When I started talking about how my strategy and leadership experiences had shaped my ability to build a business, and how aspects of my corporate career had involved various entrepreneurial endeavours, people's confidence in me grew.
They could see the connection because I had shown it to them.
Your story reveals your transferable skills
Here’s another benefit: crafting your story helps you uncover skills you may not have fully recognised.
When you step back and look at your journey as a whole, you’ll start to notice patterns:
Skills you’ve used across different roles.
Strengths and traits that keep showing up.
Themes and values that have guided your decisions.
Looking back on my own career, I realised that whether I was running a corporate team, managing a regional P&L, advising as a management consultant, or building my own business, I was consistently drawn to solving complex problems, setting strategic direction, leading through change, and working across functions and cultures.
Seeing these threads clearly allowed me to broaden my profile and value in others' eyes, opening new doors.
The specificity of your transferable skills depends on what you do and the organisational level at which you operate. What’s important in any case is that you try to connect skills to context and outcomes.
Right now, I’m navigating a new narrative challenge.
My writing and coaching on midlife transition, which I do on the side of my “day job,” don’t obviously follow from my existing story. It’s not apparent to others how there's a connection.
So, I’m reshaping my narrative again - this time around creativity, curiosity, analytical thinking, and a lifelong passion for transformation, now applied at the individual rather than organizational level.
Still a work in progress - but that’s the point. Career stories evolve as we evolve.
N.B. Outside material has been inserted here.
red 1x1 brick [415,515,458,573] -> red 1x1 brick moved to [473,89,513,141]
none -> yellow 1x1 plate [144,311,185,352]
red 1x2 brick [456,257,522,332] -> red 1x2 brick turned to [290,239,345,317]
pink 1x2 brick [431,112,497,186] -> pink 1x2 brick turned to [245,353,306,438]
How to start crafting your career story
There’s no cookie-cutter formula, but here are five steps that might help:
Step 1: Look Back - Identify Key Moments
Think about defining moments in your career and life.
What were the turning points?
When did you feel most alive, stretched, or challenged?
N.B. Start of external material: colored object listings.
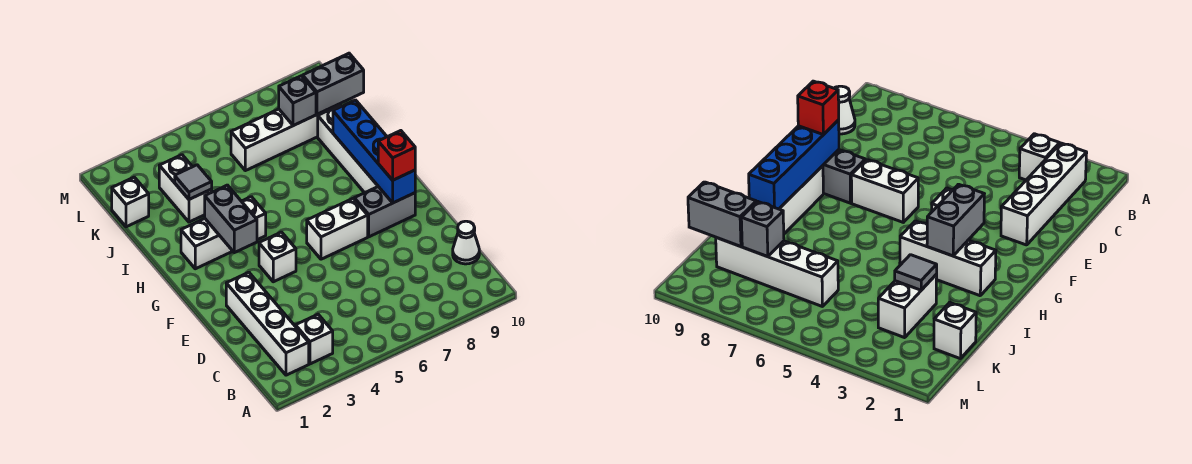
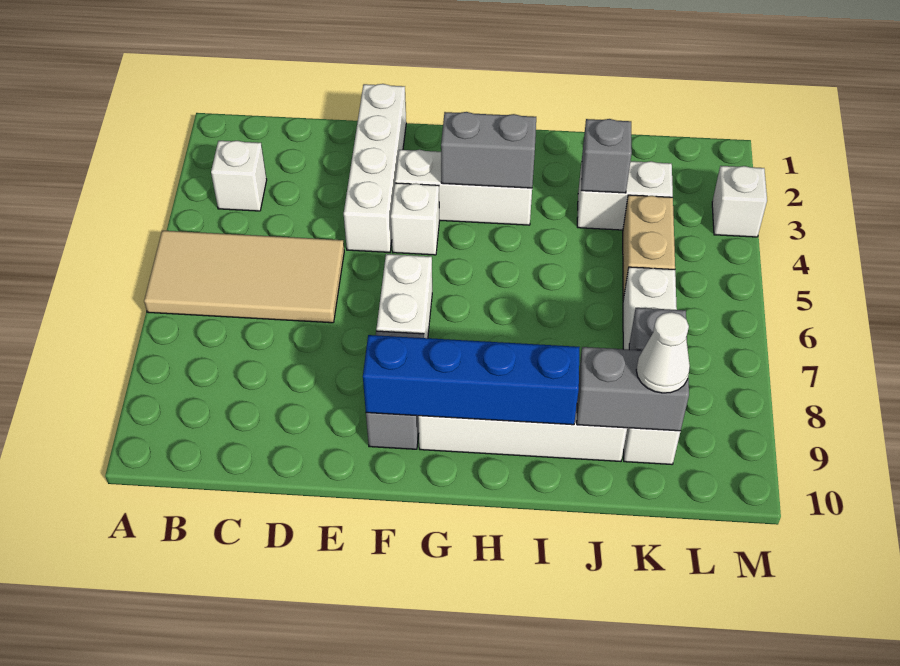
none -> tan 2x4 tile [144,231,344,323]
white 1x4 brick [226,272,309,375] -> white 1x4 brick turned to [344,84,406,252]
white 1x1 cone [453,221,479,264] -> white 1x1 cone moved to [636,312,690,393]
red 1x1 brick [378,131,415,180] -> none
white 1x3 brick [181,197,266,269] -> white 1x3 brick turned to [395,150,532,225]
grey 1x1 tile [175,165,212,199] -> grey 1x1 brick [581,119,632,193]
white 1x1 brick [112,177,149,227] -> white 1x1 brick moved to [712,166,767,237]
none -> tan 1x2 brick [623,195,675,300]
grey 1x2 brick [303,53,364,114] -> grey 1x2 brick turned to [577,347,689,431]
Step 2: Find the Red Thread - What Connects It All?
Look for commonalities and patterns.
What values and passions show up again and again?
What skills or traits do you keep using - across jobs and even outside work?
Step 3: Define the Present - Who Are You Now?
Based on where you’ve been, how do you describe yourself today?
What feels unmistakably “you” (strengths and personal characteristics)?
Who are you in the process of becoming – for example, shifting values and priorities?
Step 4: Imagine the Future - Where Are You Going?
Paint a picture of where you might be heading.
What are your emerging aspirations, hopes, and dreams?
How are your past and current choices shaping that direction?
Step 5: Put It Together - Craft Your Story
Write a short narrative (a few paragraphs) that links the past, present, and future.
Read your story aloud to hear how it flows.
Ask for feedback - refine your story through iterations until it feels right.
These steps are a great place to start. You're welcome to get in touch if you're interested in a deeper guided process.
And remember, you don’t need to be in a career transition to benefit from telling your story well. It helps others see you as they should.
As the saying goes:
To know someone well is to know their story - the experiences that shaped them, the trials and turning points that tested them.